**EXTRACT TO READ:**
____

My daughter keeps saying there’s no such thing as a mistake in the kitchen, which is just so adorably wrong.
Keep your friends close and that one chick with a great beachfront condo closer.
5: Next year, I’m going to be 6, and my sister will be 2.
Me: Yup, that’s right.
5: And my brother will be 9.
Me: Good job.
5: And you’ll be fort-
Me: That’s enough math for now.
Everyone loves a picture of a good rack.
Never once in my life have I found a pen when I need it, so please explain to me why my toddler always has a pen in her hands.
Want to know the secret to looking young? Pick up a bottle of sunblock, and put it on 20 years ago.
My son asked why my legs are “so fat.” You’re damn right I’m here for validation.
My toddler only has 3 words, but she can already argue with me.
I find few things more alarming than a toddler with a permanent marker in her hand.
That hospital class on parenting I took didn’t include enough wrestling tips.
I’m a math truther now. Infinity is a lie. Numbers stop at 39.
Might send husband a nude so he’ll come upstairs. Then I’ll make him help with the laundry.
Me: I lost 3 pounds!
Domino’s: I found them for you.
I took the kids to an orchard in the country today, where we crossed paths with a friendly and very handsome man who was fixing the wiring in one of the gazebos. Now I’m worried we stumbled into a Hallmark movie by mistake.

____

**MATERIAL PROVIDED:**
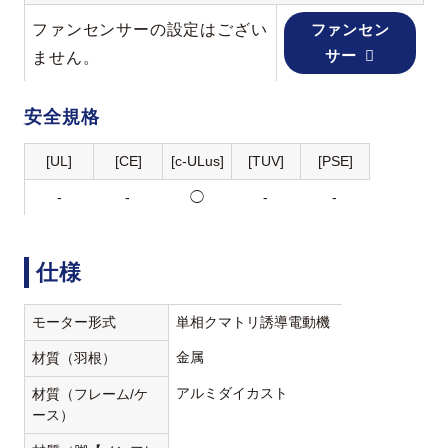
ファンセンサーの設定はござい
ファンセン
サー
ません。
安全規格
[UL]
[CE]
[c-ULus]
[TUV]
[PSE]
-
-
◯
-
-
仕様
モーター形式
単相クマトリ誘導電動機
金属
材質（羽根）
アルミダイカスト
材質（フレーム/ケ
ース）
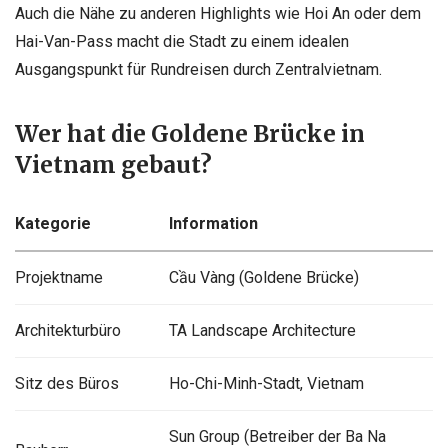
Auch die Nähe zu anderen Highlights wie Hoi An oder dem
Hai-Van-Pass macht die Stadt zu einem idealen
Ausgangspunkt für Rundreisen durch Zentralvietnam.
Wer hat die Goldene Brücke in
Vietnam gebaut?
Kategorie
Information
Projektname
Cầu Vàng (Goldene Brücke)
Architekturbüro
TA Landscape Architecture
Sitz des Büros
Ho-Chi-Minh-Stadt, Vietnam
Sun Group (Betreiber der Ba Na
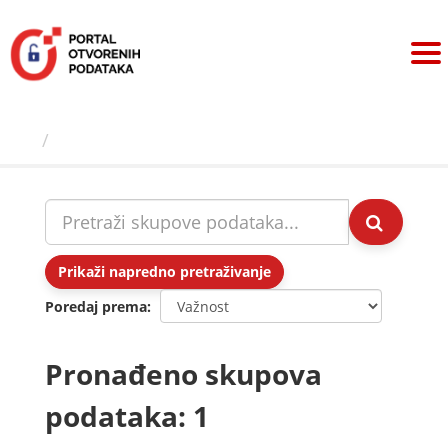
Preskoči
na
sadržaj
Skupovi podаtаkа
Prikaži napredno pretraživanje
Poredaj prema
Pronađeno skupova
podataka: 1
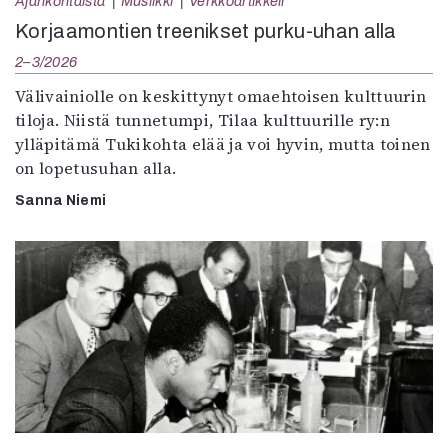
Ajankohtaista
Musiikki
Verkkoartikkeli
Korjaamontien treenikset purku-uhan alla
2–3/2026
Välivainiolle on keskittynyt omaehtoisen kulttuurin
tiloja. Niistä tunnetumpi, Tilaa kulttuurille ry:n
ylläpitämä Tukikohta elää ja voi hyvin, mutta toinen
on lopetusuhan alla.
Sanna Niemi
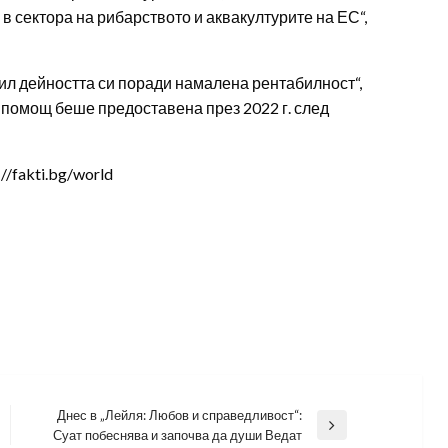
в сектора на рибарството и аквакултурите на ЕС“,
ил дейността си поради намалена рентабилност“,
помощ беше предоставена през 2022 г. след
/fakti.bg/world
Днес в „Лейля: Любов и справедливост“:
Next
Суат побеснява и започва да души Ведат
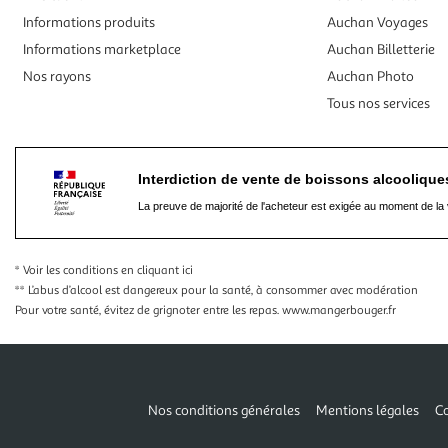
Informations produits
Auchan Voyages
Informations marketplace
Auchan Billetterie
Nos rayons
Auchan Photo
Tous nos services
Interdiction de vente de boissons alcooliqu
La preuve de majorité de l'acheteur est exigée au moment de la 
* Voir les conditions
en cliquant ici
** L’abus d’alcool est dangereux pour la santé, à consommer avec modération
Pour votre santé, évitez de grignoter entre les repas.
www.mangerbouger.fr
Nos conditions générales
Mentions légales
Co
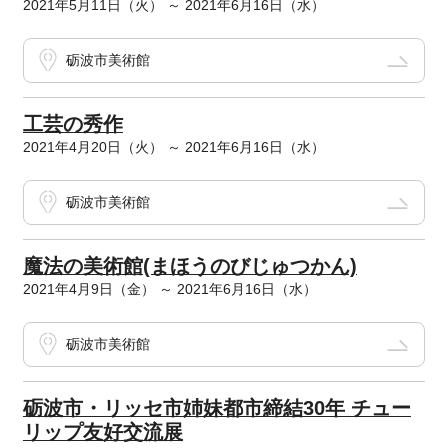
2021年5月11日（火） ～ 2021年6月16日（水）
砺波市美術館
工芸の秀作
2021年4月20日（火） ～ 2021年6月16日（水）
砺波市美術館
魔法の美術館(まほうのびじゅつかん)
2021年4月9日（金） ～ 2021年6月16日（水）
砺波市美術館
砺波市・リッセ市姉妹都市締結30年 チュー
リップ友好交流展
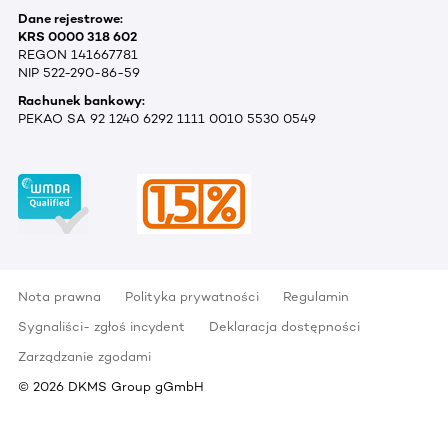
Dane rejestrowe:
KRS 0000 318 602
REGON 141667781
NIP 522-290-86-59
Rachunek bankowy:
PEKAO SA 92 1240 6292 1111 0010 5530 0549
Nota prawna
Polityka prywatności
Regulamin
Sygnaliści- zgłoś incydent
Deklaracja dostępności
Zarządzanie zgodami
©
2026
DKMS Group gGmbH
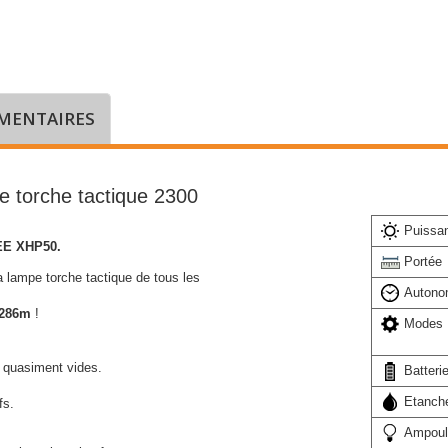
MENTAIRES
 torche tactique 2300
Puissa
REE XHP50.
Portée
la lampe torche tactique de tous les
Autono
 286m
!
Modes
 quasiment vides.
Batteri
Etanche
fs.
Ampoul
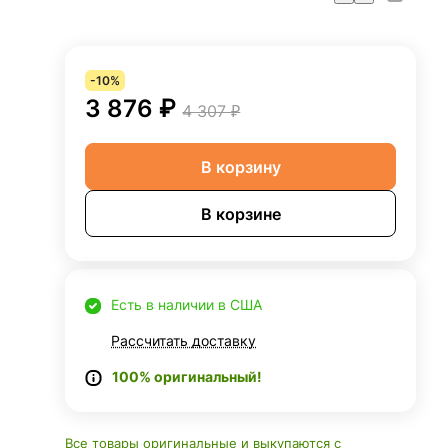
-10%
3 876 ₽
4 307 ₽
В корзину
В корзине
Есть в наличии в США
Рассчитать доставку
100% оригинальный!
Все товары оригинальные и выкупаются с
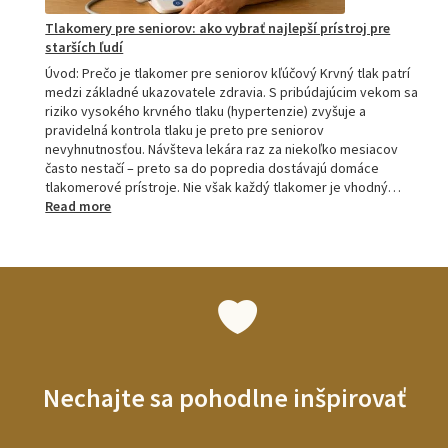
Tlakomery pre seniorov: ako vybrať najlepší prístroj pre
starších ľudí
Úvod: Prečo je tlakomer pre seniorov kľúčový Krvný tlak patrí
medzi základné ukazovatele zdravia. S pribúdajúcim vekom sa
riziko vysokého krvného tlaku (hypertenzie) zvyšuje a
pravidelná kontrola tlaku je preto pre seniorov
nevyhnutnosťou. Návšteva lekára raz za niekoľko mesiacov
často nestačí – preto sa do popredia dostávajú domáce
tlakomerové prístroje. Nie však každý tlakomer je vhodný…
:
Read more
Tlakomery
pre
seniorov:
ako
vybrať
najlepší
prístroj
pre
starších
Nechajte sa pohodlne inšpirovať
ľudí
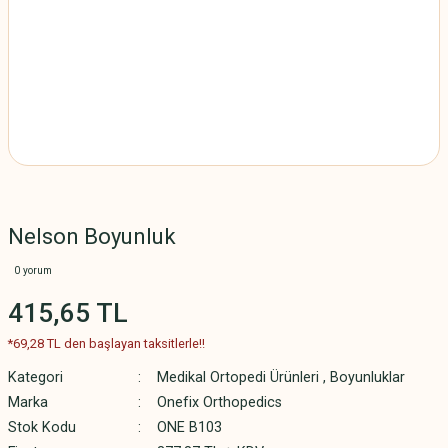
Nelson Boyunluk
0 yorum
415,65 TL
*69,28 TL den başlayan taksitlerle!!
Kategori
Medikal Ortopedi Ürünleri
,
Boyunluklar
Marka
Onefix Orthopedics
Stok Kodu
ONE B103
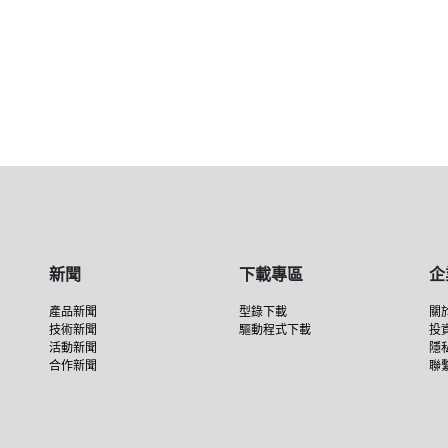
新聞
下載專區
企
產品新聞
型錄下載
關
技術新聞
驅動程式下載
投
活動新聞
隱
合作新聞
聯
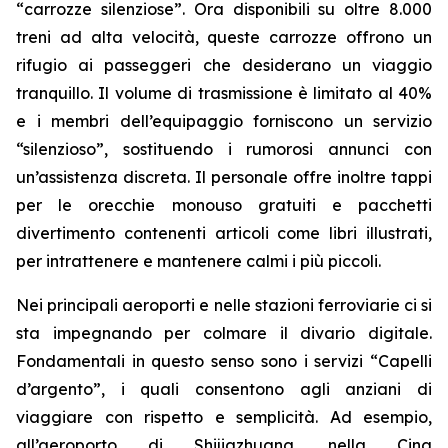
“carrozze silenziose”. Ora disponibili su oltre 8.000
treni ad alta velocità, queste carrozze offrono un
rifugio ai passeggeri che desiderano un viaggio
tranquillo. Il volume di trasmissione è limitato al 40%
e i membri dell’equipaggio forniscono un servizio
“silenzioso”, sostituendo i rumorosi annunci con
un’assistenza discreta. Il personale offre inoltre tappi
per le orecchie monouso gratuiti e pacchetti
divertimento contenenti articoli come libri illustrati,
per intrattenere e mantenere calmi i più piccoli.
Nei principali aeroporti e nelle stazioni ferroviarie ci si
sta impegnando per colmare il divario digitale.
Fondamentali in questo senso sono i servizi “Capelli
d’argento”, i quali consentono agli anziani di
viaggiare con rispetto e semplicità. Ad esempio,
all’aeroporto di Shijiazhuang, nella Cina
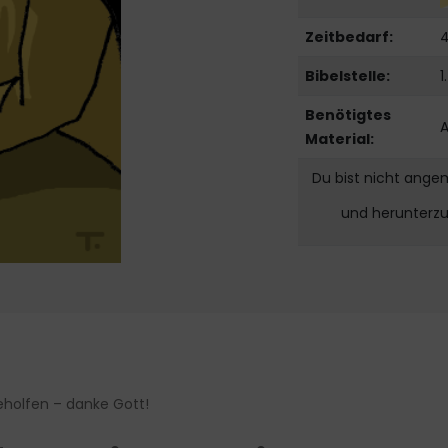
Zeitbedarf:
4
Bibelstelle:
1
Benötigtes
Material:
Du bist nicht ange
und herunterz
eholfen – danke Gott!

____

**REQUIRED ACTION A:** Transcribe the passage of the parenting jokes starting at "Want to know" and ending at "here for validation.".
**REQUIRED ACTION B:** Decide whether each statement agrees with the parenting jokes, answering yes or no and quoting the words that settle it: (i) The speaker's toddler knows only three words. (ii) The five-year-old says the brother will be 10 next year. (iii) The speaker took the kids to a beach.
**REQUIRED ACTION C:** In the parenting jokes, what was the handsome man at the orchard doing?
Nothing in the records is needed for this work.

**PROBLEM SOLUTION A:**
Want to know the secret to looking young? Pick up a bottle of sunblock, and put it on 20 years ago.
My son asked why my legs are “so fat.” You’re damn right I’m here for validation.

**PROBLEM SOLUTION B:**
(i) Yes: "My toddler only has 3 words, but she can already argue with me."
(ii) No: "And my brother will be 9."
(iii) No: "I took the kids to an orchard in the country today"

**PROBLEM SOLUTION C:** He was fixing the wiring in one of the gazebos.